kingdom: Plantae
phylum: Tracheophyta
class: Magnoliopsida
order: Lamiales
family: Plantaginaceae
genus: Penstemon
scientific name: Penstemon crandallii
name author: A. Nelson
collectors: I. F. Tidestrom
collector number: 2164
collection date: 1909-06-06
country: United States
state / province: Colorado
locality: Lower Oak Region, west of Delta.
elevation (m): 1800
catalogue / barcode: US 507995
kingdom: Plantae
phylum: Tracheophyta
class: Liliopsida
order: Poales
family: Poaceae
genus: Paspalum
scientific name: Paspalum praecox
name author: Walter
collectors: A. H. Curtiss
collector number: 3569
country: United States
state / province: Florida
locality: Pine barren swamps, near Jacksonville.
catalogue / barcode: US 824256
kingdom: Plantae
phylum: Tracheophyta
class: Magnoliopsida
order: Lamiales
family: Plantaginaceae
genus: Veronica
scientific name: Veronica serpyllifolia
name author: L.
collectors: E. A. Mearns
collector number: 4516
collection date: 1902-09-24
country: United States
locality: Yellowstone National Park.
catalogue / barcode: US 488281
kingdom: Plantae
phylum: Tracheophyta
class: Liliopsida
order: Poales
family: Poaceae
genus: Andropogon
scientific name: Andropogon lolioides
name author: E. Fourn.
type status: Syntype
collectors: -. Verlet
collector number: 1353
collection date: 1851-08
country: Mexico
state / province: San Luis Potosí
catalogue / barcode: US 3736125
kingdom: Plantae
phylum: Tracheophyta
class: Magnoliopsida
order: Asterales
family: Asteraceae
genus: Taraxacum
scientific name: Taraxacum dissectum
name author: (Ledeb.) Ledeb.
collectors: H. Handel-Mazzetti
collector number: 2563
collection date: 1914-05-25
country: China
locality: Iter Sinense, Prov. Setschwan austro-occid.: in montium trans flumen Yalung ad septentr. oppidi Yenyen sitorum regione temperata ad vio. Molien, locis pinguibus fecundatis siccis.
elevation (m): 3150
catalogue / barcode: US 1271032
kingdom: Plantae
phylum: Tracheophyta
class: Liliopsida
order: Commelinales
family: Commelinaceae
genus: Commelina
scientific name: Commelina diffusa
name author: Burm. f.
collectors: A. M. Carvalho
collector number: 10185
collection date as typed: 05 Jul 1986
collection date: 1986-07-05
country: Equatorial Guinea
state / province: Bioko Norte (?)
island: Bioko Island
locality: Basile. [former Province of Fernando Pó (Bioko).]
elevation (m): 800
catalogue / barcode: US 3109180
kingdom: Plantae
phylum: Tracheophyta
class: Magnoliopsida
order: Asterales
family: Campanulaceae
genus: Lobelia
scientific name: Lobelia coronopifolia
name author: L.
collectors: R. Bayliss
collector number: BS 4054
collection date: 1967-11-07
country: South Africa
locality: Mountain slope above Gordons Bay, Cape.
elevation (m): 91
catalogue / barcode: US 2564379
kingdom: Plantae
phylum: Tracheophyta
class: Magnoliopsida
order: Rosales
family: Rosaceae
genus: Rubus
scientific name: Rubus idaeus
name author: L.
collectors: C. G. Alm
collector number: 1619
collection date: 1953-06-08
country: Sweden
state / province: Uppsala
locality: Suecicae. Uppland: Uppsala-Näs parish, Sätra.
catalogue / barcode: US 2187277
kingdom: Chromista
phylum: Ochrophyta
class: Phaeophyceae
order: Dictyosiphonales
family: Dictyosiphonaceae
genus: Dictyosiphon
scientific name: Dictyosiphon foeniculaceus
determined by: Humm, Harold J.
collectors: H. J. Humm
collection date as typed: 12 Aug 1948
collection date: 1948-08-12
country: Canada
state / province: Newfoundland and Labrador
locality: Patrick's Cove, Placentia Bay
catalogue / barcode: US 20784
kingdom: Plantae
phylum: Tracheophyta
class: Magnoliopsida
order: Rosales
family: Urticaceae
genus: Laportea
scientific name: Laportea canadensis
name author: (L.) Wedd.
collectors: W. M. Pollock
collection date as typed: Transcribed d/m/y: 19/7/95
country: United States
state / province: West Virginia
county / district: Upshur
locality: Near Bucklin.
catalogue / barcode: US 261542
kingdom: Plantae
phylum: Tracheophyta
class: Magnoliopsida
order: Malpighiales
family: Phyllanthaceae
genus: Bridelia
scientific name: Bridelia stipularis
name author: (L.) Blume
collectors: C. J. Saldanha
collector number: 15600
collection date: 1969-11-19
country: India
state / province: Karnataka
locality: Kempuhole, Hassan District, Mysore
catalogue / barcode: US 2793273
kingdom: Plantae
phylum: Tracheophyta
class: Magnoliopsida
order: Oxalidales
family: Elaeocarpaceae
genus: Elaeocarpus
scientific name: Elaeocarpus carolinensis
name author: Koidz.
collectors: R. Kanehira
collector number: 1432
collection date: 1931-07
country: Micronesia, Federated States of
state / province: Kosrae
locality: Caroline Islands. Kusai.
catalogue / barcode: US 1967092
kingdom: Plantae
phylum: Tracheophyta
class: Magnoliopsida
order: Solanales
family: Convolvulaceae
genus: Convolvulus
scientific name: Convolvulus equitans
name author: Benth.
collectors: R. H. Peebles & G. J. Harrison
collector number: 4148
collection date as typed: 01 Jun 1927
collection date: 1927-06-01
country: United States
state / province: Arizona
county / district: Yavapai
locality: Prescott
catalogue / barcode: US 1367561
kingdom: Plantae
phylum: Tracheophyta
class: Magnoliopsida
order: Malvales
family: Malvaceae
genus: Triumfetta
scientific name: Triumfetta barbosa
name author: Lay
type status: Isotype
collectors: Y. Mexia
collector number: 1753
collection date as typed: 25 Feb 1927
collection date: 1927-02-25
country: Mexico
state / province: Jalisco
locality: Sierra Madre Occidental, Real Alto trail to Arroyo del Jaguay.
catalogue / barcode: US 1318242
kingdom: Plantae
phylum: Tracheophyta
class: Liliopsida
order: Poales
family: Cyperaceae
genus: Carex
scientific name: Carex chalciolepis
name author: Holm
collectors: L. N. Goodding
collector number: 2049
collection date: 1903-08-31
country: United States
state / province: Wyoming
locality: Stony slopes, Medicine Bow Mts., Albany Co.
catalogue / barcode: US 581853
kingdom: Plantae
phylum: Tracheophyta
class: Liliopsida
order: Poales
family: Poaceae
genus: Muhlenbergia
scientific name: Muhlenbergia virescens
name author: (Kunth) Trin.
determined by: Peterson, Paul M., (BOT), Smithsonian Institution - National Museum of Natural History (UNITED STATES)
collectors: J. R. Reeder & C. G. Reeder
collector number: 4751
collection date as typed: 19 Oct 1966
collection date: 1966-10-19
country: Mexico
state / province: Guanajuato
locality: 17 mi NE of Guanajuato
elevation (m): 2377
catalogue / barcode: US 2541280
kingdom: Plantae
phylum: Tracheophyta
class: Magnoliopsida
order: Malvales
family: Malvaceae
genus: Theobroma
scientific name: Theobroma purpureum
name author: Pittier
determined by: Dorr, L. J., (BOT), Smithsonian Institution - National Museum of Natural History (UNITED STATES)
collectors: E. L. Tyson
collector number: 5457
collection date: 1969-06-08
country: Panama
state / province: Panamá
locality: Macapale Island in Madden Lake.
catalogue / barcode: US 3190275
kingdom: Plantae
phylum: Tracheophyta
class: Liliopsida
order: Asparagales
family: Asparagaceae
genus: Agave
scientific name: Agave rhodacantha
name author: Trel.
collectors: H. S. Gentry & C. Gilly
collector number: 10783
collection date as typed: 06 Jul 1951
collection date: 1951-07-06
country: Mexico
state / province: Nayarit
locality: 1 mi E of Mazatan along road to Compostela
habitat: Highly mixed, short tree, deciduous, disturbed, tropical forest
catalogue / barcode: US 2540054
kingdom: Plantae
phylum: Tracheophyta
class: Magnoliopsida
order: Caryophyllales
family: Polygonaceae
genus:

▶ **What the task requires**
Reproduce every line of all the items above verbatim, keeping their original order.

▶ **Worked answer**
kingdom: Plantae
phylum: Tracheophyta
class: Magnoliopsida
order: Lamiales
family: Plantaginaceae
genus: Penstemon
scientific name: Penstemon crandallii
name author: A. Nelson
collectors: I. F. Tidestrom
collector number: 2164
collection date: 1909-06-06
country: United States
state / province: Colorado
locality: Lower Oak Region, west of Delta.
elevation (m): 1800
catalogue / barcode: US 507995
kingdom: Plantae
phylum: Tracheophyta
class: Liliopsida
order: Poales
family: Poaceae
genus: Paspalum
scientific name: Paspalum praecox
name author: Walter
collectors: A. H. Curtiss
collector number: 3569
country: United States
state / province: Florida
locality: Pine barren swamps, near Jacksonville.
catalogue / barcode: US 824256
kingdom: Plantae
phylum: Tracheophyta
class: Magnoliopsida
order: Lamiales
family: Plantaginaceae
genus: Veronica
scientific name: Veronica serpyllifolia
name author: L.
collectors: E. A. Mearns
collector number: 4516
collection date: 1902-09-24
country: United States
locality: Yellowstone National Park.
catalogue / barcode: US 488281
kingdom: Plantae
phylum: Tracheophyta
class: Liliopsida
order: Poales
family: Poaceae
genus: Andropogon
scientific name: Andropogon lolioides
name author: E. Fourn.
type status: Syntype
collectors: -. Verlet
collector number: 1353
collection date: 1851-08
country: Mexico
state / province: San Luis Potosí
catalogue / barcode: US 3736125
kingdom: Plantae
phylum: Tracheophyta
class: Magnoliopsida
order: Asterales
family: Asteraceae
genus: Taraxacum
scientific name: Taraxacum dissectum
name author: (Ledeb.) Ledeb.
collectors: H. Handel-Mazzetti
collector number: 2563
collection date: 1914-05-25
country: China
locality: Iter Sinense, Prov. Setschwan austro-occid.: in montium trans flumen Yalung ad septentr. oppidi Yenyen sitorum regione temperata ad vio. Molien, locis pinguibus fecundatis siccis.
elevation (m): 3150
catalogue / barcode: US 1271032
kingdom: Plantae
phylum: Tracheophyta
class: Liliopsida
order: Commelinales
family: Commelinaceae
genus: Commelina
scientific name: Commelina diffusa
name author: Burm. f.
collectors: A. M. Carvalho
collector number: 10185
collection date as typed: 05 Jul 1986
collection date: 1986-07-05
country: Equatorial Guinea
state / province: Bioko Norte (?)
island: Bioko Island
locality: Basile. [former Province of Fernando Pó (Bioko).]
elevation (m): 800
catalogue / barcode: US 3109180
kingdom: Plantae
phylum: Tracheophyta
class: Magnoliopsida
order: Asterales
family: Campanulaceae
genus: Lobelia
scientific name: Lobelia coronopifolia
name author: L.
collectors: R. Bayliss
collector number: BS 4054
collection date: 1967-11-07
country: South Africa
locality: Mountain slope above Gordons Bay, Cape.
elevation (m): 91
catalogue / barcode: US 2564379
kingdom: Plantae
phylum: Tracheophyta
class: Magnoliopsida
order: Rosales
family: Rosaceae
genus: Rubus
scientific name: Rubus idaeus
name author: L.
collectors: C. G. Alm
collector number: 1619
collection date: 1953-06-08
country: Sweden
state / province: Uppsala
locality: Suecicae. Uppland: Uppsala-Näs parish, Sätra.
catalogue / barcode: US 2187277
kingdom: Chromista
phylum: Ochrophyta
class: Phaeophyceae
order: Dictyosiphonales
family: Dictyosiphonaceae
genus: Dictyosiphon
scientific name: Dictyosiphon foeniculaceus
determined by: Humm, Harold J.
collectors: H. J. Humm
collection date as typed: 12 Aug 1948
collection date: 1948-08-12
country: Canada
state / province: Newfoundland and Labrador
locality: Patrick's Cove, Placentia Bay
catalogue / barcode: US 20784
kingdom: Plantae
phylum: Tracheophyta
class: Magnoliopsida
order: Rosales
family: Urticaceae
genus: Laportea
scientific name: Laportea canadensis
name author: (L.) Wedd.
collectors: W. M. Pollock
collection date as typed: Transcribed d/m/y: 19/7/95
country: United States
state / province: West Virginia
county / district: Upshur
locality: Near Bucklin.
catalogue / barcode: US 261542
kingdom: Plantae
phylum: Tracheophyta
class: Magnoliopsida
order: Malpighiales
family: Phyllanthaceae
genus: Bridelia
scientific name: Bridelia stipularis
name author: (L.) Blume
collectors: C. J. Saldanha
collector number: 15600
collection date: 1969-11-19
country: India
state / province: Karnataka
locality: Kempuhole, Hassan District, Mysore
catalogue / barcode: US 2793273
kingdom: Plantae
phylum: Tracheophyta
class: Magnoliopsida
order: Oxalidales
family: Elaeocarpaceae
genus: Elaeocarpus
scientific name: Elaeocarpus carolinensis
name author: Koidz.
collectors: R. Kanehira
collector number: 1432
collection date: 1931-07
country: Micronesia, Federated States of
state / province: Kosrae
locality: Caroline Islands. Kusai.
catalogue / barcode: US 1967092
kingdom: Plantae
phylum: Tracheophyta
class: Magnoliopsida
order: Solanales
family: Convolvulaceae
genus: Convolvulus
scientific name: Convolvulus equitans
name author: Benth.
collectors: R. H. Peebles & G. J. Harrison
collector number: 4148
collection date as typed: 01 Jun 1927
collection date: 1927-06-01
country: United States
state / province: Arizona
county / district: Yavapai
locality: Prescott
catalogue / barcode: US 1367561
kingdom: Plantae
phylum: Tracheophyta
class: Magnoliopsida
order: Malvales
family: Malvaceae
genus: Triumfetta
scientific name: Triumfetta barbosa
name author: Lay
type status: Isotype
collectors: Y. Mexia
collector number: 1753
collection date as typed: 25 Feb 1927
collection date: 1927-02-25
country: Mexico
state / province: Jalisco
locality: Sierra Madre Occidental, Real Alto trail to Arroyo del Jaguay.
catalogue / barcode: US 1318242
kingdom: Plantae
phylum: Tracheophyta
class: Liliopsida
order: Poales
family: Cyperaceae
genus: Carex
scientific name: Carex chalciolepis
name author: Holm
collectors: L. N. Goodding
collector number: 2049
collection date: 1903-08-31
country: United States
state / province: Wyoming
locality: Stony slopes, Medicine Bow Mts., Albany Co.
catalogue / barcode: US 581853
kingdom: Plantae
phylum: Tracheophyta
class: Liliopsida
order: Poales
family: Poaceae
genus: Muhlenbergia
scientific name: Muhlenbergia virescens
name author: (Kunth) Trin.
determined by: Peterson, Paul M., (BOT), Smithsonian Institution - National Museum of Natural History (UNITED STATES)
collectors: J. R. Reeder & C. G. Reeder
collector number: 4751
collection date as typed: 19 Oct 1966
collection date: 1966-10-19
country: Mexico
state / province: Guanajuato
locality: 17 mi NE of Guanajuato
elevation (m): 2377
catalogue / barcode: US 2541280
kingdom: Plantae
phylum: Tracheophyta
class: Magnoliopsida
order: Malvales
family: Malvaceae
genus: Theobroma
scientific name: Theobroma purpureum
name author: Pittier
determined by: Dorr, L. J., (BOT), Smithsonian Institution - National Museum of Natural History (UNITED STATES)
collectors: E. L. Tyson
collector number: 5457
collection date: 1969-06-08
country: Panama
state / province: Panamá
locality: Macapale Island in Madden Lake.
catalogue / barcode: US 3190275
kingdom: Plantae
phylum: Tracheophyta
class: Liliopsida
order: Asparagales
family: Asparagaceae
genus: Agave
scientific name: Agave rhodacantha
name author: Trel.
collectors: H. S. Gentry & C. Gilly
collector number: 10783
collection date as typed: 06 Jul 1951
collection date: 1951-07-06
country: Mexico
state / province: Nayarit
locality: 1 mi E of Mazatan along road to Compostela
habitat: Highly mixed, short tree, deciduous, disturbed, tropical forest
catalogue / barcode: US 2540054
kingdom: Plantae
phylum: Tracheophyta
class: Magnoliopsida
order: Caryophyllales
family: Polygonaceae
genus:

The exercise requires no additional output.